Der Zürcher Regierungsrat nimmt den Entscheid zur Kenntnis und wird nach einer Analyse das weitere Vorgehen festlegen, wie er am Freitagmittag mitteilte. Für die Bildungsdirektion sei dieser Entscheid bindend. Er hat zur Folge, dass die Maskentragpflicht auf der Primarstufe der Zürcher Volksschulen mit sofortiger Wirkung bis auf weiteres ausgesetzt ist. Alle anderen Schutzmassnahmen an den Schulen blieben weiterhin in Kraft, schreibt der Regierungsrat.

Noch Anfang Woche hatte die Bildungsdirektion die Maskenpflicht gegenüber der NZZ als erforderlich bezeichnet, «um weiterhin einen möglichst uneingeschränkten Schulbetrieb zu ermöglichen». Das oberste Ziel sei, einen möglichst regulären Unterricht zu gewährleisten, dafür müsse die Anzahl Quarantäneverordnungen an den Schulen auf tiefem Niveau gehalten werden.

Dabei bezog sie sich auf Einschätzungen der Professorin Susi Kriemler vom Institut für Epidemiologie, Biostatistik und Prävention der Universität Zürich. Kriemler hatte die Daten der Bildungsdirektion zu Klassenquarantänen ausgewertet und aufgezeigt, dass in den letzten Monaten auf der Kindergarten- und Unterstufe mehr Klassen in Quarantäne geschickt wurden als auf der Mittel- und Oberstufe. Die Bildungsdirektion folgerte daraus, dass die Masken ein effektives Mittel gegen Infektionen seien.

Während etwa der SP-Kantonsrat Andreas Daurù die Maskenpflicht gegenüber der NZZ als sinnvoll und vertretbar bezeichnete, wurde die Massnahme von einzelnen Eltern kritisiert. Einige entschlossen sich sogar, ihre Kinder privat zu unterrichten. Da Privatunterricht in Zürich nicht bewilligungspflichtig ist, mussten die Eltern das Homeschooling einzig der Schulpflege ihrer Wohngemeinde und der Bildungsdirektion melden. Ende Januar wurden laut dem Volksschulamt 400 von rund 160 000 Schülerinnen und Schülern im Kanton Zürich zu Hause unterrichtet.

Freude auch bei der FDP

Über den Entscheid des Verwaltungsgerichts freut sich auch die Zürcher FDP-Gemeinderätin Yasmine Bourgeois. Sie bezweifle weiterhin, dass die Maskenpflicht epidemiologisch wirklich gross geholfen habe, auch wenn sie in Kombination mit den Quarantäneregeln selbstverständlich verhindert hätte, dass gesamte Schulklassen in Quarantäne hätten geschickt werden müssen: «Insgesamt sagt der Entscheid weniger über die Maskentragpflicht für Kinder als über die Kompetenzen der Regierung in der Krise aus.
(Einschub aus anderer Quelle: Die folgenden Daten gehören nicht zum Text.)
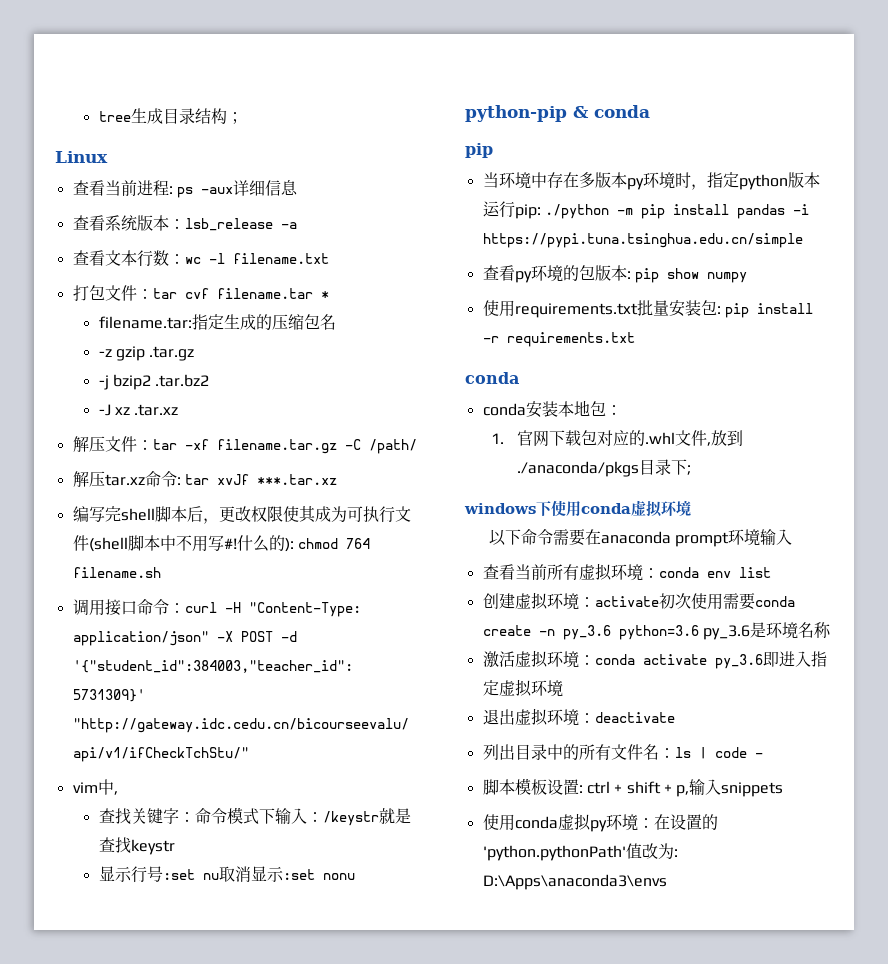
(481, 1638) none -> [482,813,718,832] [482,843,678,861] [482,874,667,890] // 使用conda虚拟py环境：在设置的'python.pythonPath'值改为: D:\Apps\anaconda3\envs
Der Entscheid dürfte damit auch in anderen Bereichen Signalwirkung haben», sagt sie.

Das sieht auch der Rechtsanwalt Philipp Kruse so, der beispielsweise beim Kantonsgericht Baselland mit mehreren Elternpaaren Beschwerde eingereicht hatte. Rund zwei Stunden nach der Urteilsverkündung schreibt Kruse auf dem Nachrichtendienst Telegram, dass dieses Urteil ein grosser Erfolg für die Primarschüler sei. «Damit haben die betroffenen Kinder Luft und Erleichterung, während wir die Streitpunkte im Hauptverfahren im Kanton Zürich (wie auch in anderen Kantonen) klären», schreibt Kruse.

Wann das Gericht sein definitives Urteil fällt, ist nicht bekannt. Gut möglich, dass die Maskenpflicht an der Zürcher Primarschule bis dann aber aufgrund der guten Corona-Lage ohnehin nicht mehr gelten wird.